Sorry, should have been more specific.......

What's the catch for the CEF to pay about 1% higher yields than the OEF's?

I have money in SNTIX. I picked it because it is rated as one of the lower risk tax free OEF's. But it is only yielding about 4%. Is there a catch go moving to a CEF, such as more risk or ??

Not a catch, but one possible explanation of the higher yield on the CEF's is that they are selling at discounts to their net aset value--close to historic high discounts right now. The discounts widened this summer as the credit markets had their turmoil.
 
The December issue of Smart Money column, Streetsmart Strategies, disusses them and opines on CEF's "the babies were thrown out with the bathwater" (page 40, 12/07 Smart Money mag).
 
oh, I see what you mean - I think like Robert said part of the reason is the share prices are below the NAV - of the 4 I own the discount ranges from about 2-9%

NUV NXP NXR NXQ
 
oh, I see what you mean - I think like Robert said part of the reason is the share prices are below the NAV - of the 4 I own the discount ranges from about 2-9%

NUV NXP NXR NXQ

Thanks Danny, I'll check those out. An extra 1% would be meaningful.

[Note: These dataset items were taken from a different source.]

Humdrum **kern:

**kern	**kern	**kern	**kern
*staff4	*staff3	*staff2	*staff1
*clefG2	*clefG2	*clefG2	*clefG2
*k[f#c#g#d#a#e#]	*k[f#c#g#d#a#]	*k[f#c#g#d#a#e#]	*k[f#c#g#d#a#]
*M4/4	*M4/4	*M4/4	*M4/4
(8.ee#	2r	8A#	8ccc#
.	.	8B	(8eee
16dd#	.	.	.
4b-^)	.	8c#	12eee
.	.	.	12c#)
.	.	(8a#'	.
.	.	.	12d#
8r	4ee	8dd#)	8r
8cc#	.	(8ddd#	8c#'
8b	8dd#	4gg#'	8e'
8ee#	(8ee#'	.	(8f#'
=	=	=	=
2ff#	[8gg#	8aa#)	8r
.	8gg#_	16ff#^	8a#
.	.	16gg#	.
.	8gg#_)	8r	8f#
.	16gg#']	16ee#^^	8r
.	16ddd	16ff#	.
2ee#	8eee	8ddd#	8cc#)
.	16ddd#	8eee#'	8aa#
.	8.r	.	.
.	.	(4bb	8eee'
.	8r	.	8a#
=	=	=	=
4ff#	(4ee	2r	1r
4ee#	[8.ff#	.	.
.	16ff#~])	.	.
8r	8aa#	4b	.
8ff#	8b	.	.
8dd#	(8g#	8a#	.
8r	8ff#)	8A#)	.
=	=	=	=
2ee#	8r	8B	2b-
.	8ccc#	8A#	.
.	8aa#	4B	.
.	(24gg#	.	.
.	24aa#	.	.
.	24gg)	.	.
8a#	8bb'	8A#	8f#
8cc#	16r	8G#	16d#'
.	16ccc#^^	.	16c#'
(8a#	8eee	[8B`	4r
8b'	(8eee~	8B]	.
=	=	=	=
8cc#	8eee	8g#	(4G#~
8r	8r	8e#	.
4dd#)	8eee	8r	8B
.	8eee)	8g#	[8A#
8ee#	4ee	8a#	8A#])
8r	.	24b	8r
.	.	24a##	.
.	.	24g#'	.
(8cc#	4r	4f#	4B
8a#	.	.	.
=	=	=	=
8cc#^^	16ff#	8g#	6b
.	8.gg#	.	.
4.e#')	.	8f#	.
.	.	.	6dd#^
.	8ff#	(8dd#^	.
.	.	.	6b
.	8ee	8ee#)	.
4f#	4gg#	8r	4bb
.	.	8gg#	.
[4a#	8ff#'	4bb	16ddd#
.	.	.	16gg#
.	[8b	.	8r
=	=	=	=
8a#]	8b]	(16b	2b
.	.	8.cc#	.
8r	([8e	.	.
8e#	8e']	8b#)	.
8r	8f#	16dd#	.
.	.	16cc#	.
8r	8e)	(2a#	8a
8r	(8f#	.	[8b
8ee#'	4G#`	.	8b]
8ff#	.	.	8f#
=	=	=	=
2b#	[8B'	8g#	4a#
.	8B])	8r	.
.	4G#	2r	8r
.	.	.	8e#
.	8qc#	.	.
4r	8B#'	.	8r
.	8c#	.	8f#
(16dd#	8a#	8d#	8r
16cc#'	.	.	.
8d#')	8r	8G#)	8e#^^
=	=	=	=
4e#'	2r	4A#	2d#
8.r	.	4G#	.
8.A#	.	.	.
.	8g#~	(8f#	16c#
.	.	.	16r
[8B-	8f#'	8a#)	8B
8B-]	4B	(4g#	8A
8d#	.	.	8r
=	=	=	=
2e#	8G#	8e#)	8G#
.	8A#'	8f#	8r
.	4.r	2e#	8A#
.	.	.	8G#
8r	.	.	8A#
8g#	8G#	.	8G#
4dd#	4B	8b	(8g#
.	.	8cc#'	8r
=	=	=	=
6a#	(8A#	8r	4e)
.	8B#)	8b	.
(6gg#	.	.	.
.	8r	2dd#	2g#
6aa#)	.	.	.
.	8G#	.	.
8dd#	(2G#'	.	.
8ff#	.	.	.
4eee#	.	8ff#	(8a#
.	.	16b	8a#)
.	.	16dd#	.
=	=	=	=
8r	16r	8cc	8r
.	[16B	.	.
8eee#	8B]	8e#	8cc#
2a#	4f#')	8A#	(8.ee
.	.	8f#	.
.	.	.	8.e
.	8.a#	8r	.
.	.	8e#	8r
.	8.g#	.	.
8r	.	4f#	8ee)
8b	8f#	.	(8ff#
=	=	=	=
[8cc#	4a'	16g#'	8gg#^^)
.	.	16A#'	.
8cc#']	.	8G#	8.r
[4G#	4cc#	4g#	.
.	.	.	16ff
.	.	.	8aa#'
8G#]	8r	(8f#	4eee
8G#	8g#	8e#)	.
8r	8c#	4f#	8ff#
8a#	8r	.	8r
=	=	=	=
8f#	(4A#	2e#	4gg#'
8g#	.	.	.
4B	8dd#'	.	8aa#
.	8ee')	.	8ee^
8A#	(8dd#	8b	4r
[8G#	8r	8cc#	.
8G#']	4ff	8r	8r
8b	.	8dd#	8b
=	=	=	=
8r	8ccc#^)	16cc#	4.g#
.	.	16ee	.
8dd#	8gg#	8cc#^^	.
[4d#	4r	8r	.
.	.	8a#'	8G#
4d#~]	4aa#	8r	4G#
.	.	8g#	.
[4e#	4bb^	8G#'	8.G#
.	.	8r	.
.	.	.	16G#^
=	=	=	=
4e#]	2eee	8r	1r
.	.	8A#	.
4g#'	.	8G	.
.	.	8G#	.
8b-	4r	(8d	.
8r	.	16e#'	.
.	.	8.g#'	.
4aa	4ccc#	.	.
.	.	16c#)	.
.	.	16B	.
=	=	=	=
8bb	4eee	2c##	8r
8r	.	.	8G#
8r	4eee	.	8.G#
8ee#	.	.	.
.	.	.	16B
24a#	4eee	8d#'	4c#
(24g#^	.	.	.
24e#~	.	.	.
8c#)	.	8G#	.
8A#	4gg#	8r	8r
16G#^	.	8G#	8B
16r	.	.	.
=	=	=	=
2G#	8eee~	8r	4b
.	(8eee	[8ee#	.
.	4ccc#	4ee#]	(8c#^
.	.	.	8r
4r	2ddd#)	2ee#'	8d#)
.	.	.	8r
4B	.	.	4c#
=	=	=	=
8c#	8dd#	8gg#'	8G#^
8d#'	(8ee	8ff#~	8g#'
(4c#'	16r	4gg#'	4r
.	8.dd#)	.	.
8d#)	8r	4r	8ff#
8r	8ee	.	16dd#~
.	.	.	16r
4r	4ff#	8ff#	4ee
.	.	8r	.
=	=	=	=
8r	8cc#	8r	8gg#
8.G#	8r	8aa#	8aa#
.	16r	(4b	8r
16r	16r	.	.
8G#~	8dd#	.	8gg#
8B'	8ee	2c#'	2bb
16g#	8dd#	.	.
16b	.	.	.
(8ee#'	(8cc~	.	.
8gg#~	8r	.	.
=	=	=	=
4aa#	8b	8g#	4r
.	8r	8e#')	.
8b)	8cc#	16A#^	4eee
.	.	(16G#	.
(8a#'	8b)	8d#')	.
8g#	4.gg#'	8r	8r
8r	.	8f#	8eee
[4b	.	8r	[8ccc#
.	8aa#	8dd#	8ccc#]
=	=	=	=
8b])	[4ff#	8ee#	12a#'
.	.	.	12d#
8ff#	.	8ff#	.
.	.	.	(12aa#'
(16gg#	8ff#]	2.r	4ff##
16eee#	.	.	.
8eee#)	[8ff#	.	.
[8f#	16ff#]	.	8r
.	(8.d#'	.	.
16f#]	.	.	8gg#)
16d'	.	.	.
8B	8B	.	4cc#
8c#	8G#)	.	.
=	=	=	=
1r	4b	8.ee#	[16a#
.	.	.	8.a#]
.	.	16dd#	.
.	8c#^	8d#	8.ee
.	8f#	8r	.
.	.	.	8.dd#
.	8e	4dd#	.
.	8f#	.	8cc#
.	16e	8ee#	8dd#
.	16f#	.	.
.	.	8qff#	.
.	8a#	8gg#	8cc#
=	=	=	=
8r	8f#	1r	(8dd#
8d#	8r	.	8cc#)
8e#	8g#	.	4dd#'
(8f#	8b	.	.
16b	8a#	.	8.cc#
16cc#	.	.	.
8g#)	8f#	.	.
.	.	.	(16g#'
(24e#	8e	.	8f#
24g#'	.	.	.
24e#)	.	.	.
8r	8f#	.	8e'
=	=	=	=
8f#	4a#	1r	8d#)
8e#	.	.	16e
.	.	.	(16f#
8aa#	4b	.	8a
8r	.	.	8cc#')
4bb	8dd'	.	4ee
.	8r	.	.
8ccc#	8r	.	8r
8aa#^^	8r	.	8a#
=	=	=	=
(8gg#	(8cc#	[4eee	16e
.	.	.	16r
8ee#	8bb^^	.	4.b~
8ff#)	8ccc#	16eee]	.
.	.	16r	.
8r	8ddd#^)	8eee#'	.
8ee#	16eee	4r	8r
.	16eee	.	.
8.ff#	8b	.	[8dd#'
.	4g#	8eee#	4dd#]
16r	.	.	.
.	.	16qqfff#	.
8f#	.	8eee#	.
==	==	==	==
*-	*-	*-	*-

Edited: OK, took a quick look. Duration is significantly longer so one catch would be higher volitility with interest rate swings. That might not be a good thing since I'll be selling my tax free funds in a year or so once deferred comp ends and I'm living on portfolio withdrawals (future lower tax bracket). But, more research needed. Thanks for mentioning this.